Tanzania to Kenya Story Involving Promise of Education, but Using Child as House Help
Standard Media on November 1, 2011 published Child Traffickers Using Church by Kenan Miruka and Nick Oluoch.
“The pastor who operates a church in Kenya and another branch in Tanzania was involved in the trafficking of an 11-year-old girl from Tanzania.
Children’s officers rescued the girl from a residential house in Ogembo town where she was working as a house help.
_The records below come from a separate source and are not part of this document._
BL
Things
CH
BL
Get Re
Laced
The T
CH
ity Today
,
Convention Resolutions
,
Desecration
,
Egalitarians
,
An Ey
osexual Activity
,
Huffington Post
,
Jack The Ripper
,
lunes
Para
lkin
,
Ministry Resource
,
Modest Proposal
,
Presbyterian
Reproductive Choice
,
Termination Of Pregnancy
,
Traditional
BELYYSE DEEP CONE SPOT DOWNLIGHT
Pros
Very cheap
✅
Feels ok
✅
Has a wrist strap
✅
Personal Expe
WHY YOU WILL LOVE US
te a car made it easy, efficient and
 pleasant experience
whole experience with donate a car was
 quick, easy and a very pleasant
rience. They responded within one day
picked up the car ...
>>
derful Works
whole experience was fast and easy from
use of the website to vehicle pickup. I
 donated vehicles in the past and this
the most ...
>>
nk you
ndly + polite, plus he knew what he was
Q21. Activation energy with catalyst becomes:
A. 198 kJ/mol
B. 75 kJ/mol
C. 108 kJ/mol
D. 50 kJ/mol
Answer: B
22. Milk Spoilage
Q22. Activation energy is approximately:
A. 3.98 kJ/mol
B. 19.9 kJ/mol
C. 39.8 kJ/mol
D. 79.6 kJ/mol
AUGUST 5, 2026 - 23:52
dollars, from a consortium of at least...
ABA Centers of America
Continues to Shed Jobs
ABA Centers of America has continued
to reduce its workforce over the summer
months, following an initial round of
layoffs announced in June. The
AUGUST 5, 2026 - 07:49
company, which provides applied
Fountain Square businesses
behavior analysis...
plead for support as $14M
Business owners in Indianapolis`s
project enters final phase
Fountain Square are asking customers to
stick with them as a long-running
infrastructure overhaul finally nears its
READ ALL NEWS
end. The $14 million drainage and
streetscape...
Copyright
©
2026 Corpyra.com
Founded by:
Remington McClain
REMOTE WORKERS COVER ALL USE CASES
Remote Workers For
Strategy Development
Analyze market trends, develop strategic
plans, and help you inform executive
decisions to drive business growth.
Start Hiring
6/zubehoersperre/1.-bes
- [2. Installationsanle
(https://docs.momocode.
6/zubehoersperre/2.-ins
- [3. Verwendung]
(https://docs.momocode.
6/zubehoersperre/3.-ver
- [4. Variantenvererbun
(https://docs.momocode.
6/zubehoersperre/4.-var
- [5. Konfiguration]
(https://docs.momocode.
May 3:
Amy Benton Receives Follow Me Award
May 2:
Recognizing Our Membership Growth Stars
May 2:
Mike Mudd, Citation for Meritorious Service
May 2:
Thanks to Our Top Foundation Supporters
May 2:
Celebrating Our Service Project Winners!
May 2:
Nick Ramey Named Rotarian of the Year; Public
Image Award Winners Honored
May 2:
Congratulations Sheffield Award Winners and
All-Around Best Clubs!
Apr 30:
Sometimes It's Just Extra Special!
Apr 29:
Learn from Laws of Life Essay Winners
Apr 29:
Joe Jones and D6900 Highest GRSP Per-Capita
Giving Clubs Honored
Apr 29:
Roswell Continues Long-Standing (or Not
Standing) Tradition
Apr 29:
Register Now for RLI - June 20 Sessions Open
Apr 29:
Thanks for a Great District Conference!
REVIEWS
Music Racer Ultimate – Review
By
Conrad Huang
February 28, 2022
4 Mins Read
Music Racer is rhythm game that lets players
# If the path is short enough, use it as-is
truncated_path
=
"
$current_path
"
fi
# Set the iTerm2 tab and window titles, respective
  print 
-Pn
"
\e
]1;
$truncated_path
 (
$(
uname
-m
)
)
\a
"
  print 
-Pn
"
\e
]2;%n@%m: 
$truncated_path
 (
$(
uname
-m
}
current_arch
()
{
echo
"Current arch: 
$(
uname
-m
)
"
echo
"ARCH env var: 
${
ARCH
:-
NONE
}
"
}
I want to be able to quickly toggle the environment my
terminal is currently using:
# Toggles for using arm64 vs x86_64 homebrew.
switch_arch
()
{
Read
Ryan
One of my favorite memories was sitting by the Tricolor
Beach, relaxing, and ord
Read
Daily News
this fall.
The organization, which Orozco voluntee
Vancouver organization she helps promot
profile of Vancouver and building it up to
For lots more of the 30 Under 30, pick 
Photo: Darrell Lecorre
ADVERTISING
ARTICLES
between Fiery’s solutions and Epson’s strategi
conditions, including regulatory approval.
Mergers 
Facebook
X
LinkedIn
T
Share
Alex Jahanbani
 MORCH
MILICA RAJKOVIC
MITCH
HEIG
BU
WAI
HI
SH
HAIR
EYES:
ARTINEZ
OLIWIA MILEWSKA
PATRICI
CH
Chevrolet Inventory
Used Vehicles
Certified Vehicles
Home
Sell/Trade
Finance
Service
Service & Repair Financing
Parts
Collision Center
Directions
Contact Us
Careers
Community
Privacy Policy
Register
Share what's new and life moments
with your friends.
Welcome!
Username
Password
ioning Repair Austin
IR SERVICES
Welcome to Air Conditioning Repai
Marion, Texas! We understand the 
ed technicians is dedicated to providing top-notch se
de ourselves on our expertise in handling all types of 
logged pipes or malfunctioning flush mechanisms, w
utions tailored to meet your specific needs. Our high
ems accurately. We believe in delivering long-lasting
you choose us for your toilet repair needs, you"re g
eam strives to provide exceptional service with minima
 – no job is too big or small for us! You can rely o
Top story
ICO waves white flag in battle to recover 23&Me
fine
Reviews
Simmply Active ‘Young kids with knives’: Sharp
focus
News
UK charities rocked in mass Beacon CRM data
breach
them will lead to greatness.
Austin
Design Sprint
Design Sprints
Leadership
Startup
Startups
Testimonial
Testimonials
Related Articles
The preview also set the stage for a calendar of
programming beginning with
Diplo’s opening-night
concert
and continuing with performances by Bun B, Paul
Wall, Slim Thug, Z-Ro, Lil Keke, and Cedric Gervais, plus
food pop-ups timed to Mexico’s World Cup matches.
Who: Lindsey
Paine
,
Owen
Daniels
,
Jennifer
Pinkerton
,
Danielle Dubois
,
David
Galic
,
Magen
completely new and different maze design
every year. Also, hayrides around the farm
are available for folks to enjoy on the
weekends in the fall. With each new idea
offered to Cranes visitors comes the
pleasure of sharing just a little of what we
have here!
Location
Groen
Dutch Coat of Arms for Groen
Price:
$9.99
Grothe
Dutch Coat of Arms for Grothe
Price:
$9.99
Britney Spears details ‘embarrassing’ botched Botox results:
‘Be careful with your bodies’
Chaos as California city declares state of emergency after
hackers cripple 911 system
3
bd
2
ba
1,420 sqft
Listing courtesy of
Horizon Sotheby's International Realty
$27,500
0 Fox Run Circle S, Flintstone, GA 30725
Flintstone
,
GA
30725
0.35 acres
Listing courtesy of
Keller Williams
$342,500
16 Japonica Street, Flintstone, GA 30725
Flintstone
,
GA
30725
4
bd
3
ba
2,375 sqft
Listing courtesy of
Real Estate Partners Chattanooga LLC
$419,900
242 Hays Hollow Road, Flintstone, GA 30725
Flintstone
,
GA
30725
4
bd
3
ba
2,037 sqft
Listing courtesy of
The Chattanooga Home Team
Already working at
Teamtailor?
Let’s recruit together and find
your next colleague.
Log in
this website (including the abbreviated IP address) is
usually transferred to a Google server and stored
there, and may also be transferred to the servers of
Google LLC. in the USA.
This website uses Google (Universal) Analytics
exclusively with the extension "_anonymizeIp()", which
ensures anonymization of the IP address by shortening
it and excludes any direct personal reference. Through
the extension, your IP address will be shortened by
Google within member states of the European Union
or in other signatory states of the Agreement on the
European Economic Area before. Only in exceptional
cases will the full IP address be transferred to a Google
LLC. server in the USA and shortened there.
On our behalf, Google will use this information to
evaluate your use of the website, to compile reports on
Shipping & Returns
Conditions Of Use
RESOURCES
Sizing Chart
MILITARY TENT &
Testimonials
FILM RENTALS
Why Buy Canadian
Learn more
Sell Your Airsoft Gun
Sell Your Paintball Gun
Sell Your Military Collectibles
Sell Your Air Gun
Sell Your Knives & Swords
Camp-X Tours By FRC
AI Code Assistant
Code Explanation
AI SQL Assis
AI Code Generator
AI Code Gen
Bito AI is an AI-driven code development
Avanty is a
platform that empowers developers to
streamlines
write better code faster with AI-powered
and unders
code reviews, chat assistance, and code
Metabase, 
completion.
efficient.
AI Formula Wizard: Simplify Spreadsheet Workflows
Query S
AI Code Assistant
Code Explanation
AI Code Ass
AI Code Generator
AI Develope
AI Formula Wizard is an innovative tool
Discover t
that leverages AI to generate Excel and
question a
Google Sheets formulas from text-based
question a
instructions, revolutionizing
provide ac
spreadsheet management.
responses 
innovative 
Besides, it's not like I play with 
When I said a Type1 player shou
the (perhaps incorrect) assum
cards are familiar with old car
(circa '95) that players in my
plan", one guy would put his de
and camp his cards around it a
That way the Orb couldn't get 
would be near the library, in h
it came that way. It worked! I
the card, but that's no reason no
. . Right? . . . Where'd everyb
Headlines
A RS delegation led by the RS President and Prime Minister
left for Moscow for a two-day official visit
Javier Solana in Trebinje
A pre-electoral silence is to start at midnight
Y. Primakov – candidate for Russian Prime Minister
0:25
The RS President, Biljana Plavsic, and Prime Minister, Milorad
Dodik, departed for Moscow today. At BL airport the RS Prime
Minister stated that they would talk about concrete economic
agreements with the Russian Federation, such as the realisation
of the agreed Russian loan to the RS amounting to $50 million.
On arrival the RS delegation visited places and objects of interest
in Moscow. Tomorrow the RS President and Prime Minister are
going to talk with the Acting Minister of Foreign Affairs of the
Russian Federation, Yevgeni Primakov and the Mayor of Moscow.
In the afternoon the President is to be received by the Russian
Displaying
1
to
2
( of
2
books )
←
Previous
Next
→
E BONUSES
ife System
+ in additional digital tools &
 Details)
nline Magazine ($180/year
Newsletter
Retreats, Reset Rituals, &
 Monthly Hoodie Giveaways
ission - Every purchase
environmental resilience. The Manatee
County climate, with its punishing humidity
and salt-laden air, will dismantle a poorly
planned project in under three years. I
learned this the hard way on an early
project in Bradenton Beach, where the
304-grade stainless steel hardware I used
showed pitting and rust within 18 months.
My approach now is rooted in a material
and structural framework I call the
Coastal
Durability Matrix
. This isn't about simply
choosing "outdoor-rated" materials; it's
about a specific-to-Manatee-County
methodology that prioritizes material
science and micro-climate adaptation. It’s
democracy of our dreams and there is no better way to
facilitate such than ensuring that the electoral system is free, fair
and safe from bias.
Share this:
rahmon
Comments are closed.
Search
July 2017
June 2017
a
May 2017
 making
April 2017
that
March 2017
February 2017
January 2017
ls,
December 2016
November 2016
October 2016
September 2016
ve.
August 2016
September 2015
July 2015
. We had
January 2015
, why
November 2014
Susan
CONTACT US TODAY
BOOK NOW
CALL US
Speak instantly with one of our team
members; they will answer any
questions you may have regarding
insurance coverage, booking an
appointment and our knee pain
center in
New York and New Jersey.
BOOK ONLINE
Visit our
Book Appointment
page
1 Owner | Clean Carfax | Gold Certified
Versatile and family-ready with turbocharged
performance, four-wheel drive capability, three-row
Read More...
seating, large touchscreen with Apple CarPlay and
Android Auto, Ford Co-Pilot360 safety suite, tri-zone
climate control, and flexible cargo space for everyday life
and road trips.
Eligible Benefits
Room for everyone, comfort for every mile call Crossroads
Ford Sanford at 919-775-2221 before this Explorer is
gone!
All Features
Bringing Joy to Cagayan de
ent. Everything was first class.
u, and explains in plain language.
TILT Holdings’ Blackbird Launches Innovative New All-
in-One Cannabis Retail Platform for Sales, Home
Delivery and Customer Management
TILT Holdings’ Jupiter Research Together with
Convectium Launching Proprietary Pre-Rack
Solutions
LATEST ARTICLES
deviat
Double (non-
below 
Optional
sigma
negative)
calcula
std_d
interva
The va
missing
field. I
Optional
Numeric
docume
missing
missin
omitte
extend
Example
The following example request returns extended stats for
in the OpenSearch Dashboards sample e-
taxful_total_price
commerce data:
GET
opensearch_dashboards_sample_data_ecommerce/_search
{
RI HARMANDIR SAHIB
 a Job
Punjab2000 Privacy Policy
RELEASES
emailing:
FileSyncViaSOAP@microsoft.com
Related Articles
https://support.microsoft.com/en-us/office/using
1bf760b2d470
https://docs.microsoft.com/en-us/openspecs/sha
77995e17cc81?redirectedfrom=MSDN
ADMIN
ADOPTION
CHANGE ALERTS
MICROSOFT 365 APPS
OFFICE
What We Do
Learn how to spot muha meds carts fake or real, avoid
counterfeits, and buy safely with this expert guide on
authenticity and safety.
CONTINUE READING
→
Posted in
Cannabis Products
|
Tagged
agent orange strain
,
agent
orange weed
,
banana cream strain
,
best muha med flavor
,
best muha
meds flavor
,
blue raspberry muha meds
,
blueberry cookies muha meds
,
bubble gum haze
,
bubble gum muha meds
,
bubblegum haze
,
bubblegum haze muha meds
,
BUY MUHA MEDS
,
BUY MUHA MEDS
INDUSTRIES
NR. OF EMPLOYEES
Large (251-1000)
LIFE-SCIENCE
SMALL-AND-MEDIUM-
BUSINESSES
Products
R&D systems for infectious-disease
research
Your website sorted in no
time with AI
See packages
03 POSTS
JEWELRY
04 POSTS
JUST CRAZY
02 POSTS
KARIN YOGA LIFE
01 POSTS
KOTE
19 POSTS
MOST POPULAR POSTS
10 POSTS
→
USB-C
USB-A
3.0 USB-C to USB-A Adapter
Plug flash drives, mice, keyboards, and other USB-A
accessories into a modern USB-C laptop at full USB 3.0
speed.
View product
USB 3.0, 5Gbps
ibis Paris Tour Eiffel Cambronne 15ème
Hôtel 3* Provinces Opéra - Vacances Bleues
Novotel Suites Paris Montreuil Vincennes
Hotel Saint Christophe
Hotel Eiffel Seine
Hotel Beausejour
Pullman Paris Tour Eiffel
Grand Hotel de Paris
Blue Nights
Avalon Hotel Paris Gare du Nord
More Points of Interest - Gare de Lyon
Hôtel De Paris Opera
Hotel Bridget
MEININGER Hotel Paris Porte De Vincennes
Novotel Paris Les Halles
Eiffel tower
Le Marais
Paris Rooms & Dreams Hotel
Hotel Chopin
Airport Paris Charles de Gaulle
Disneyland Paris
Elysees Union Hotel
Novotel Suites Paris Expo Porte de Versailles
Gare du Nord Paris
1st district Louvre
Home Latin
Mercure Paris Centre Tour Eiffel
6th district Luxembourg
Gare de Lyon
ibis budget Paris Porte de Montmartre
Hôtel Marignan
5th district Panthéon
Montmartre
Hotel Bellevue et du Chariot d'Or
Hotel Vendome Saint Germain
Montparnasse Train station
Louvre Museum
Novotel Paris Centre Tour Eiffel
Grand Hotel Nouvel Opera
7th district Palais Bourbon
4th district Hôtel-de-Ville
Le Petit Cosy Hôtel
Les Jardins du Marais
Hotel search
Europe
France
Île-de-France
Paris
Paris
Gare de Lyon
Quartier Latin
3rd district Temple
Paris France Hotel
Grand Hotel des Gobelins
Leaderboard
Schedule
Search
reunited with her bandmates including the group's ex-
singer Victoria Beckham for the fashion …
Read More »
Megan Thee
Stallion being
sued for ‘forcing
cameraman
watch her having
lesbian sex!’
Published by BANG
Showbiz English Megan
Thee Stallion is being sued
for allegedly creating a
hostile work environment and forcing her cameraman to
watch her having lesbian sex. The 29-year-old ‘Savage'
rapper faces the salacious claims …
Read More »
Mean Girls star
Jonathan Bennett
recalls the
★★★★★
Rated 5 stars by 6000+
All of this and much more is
Two people including a teacher recorded statements over the matter.
The child was reportedly trafficked from Ukeleni District, Tanzania into Kenya on August 30 and taken to the pastor’s home in Kenyenya District.
On interrogation, the pastor claimed that he was given the child by her uncle in Tanzania who wanted her to pursue education in Kenya.
Illegal entry
A teacher in whose house the child was found claimed the Tanzanian national was brought by his wife to keep company to her school going child.
Investigations by police officers and the Children’s Department revealed the child was in the country illegally.
Gucha District Children’s Officer Caleb Makatiani took the child to a Child Protection Unit at Ogembo Police Station as investigations continued.
The pastor claimed he handed over the child to the teacher so that she could be taken to school next year.
“This is the second child I have brought from that country as I have another boy in form one,” argued the pastor.
The pastor had no documents allowing the child to stay in Kenya. “Investigations indicate this could be part of a syndicate of cross border child trafficking,” said Makatiani.
The clergyman was released on bond and directed to produce the child’s parents to explain how she left the country ending up in Kenya.
A week later, the child’s father Ayub Mtalime appeared in court where children’s officers obtained a repatriation order directing him to take the child back home.
“In the event that the parents have the desire for the child to school in Kenya, proper legal procedures should be followed,” the court ordered.
Investigations by The Underworld reveal the church has previously been involved in trafficking children from Tanzania to Kenya and handing them over to homes to work as house helps or farmhands.
Through church faithful, vulnerable children are identified and promised good education once they arrive in Kenya only to be handed over to families seeking house helps.
Cross border child trafficking is rampant along the Kenya-Tanzania border.
Early this year, police and the Children Department in Kuria West District in Migori County had to launch a man-hunt for a man suspected to have hatched a plan to sell his albino daughter in Tanzania for Sh1 million.
According to the Kuria West District children’s officer John Langat, his office had received reports that the man was trying to sell his two-year-old daughter who had been born with albinism.”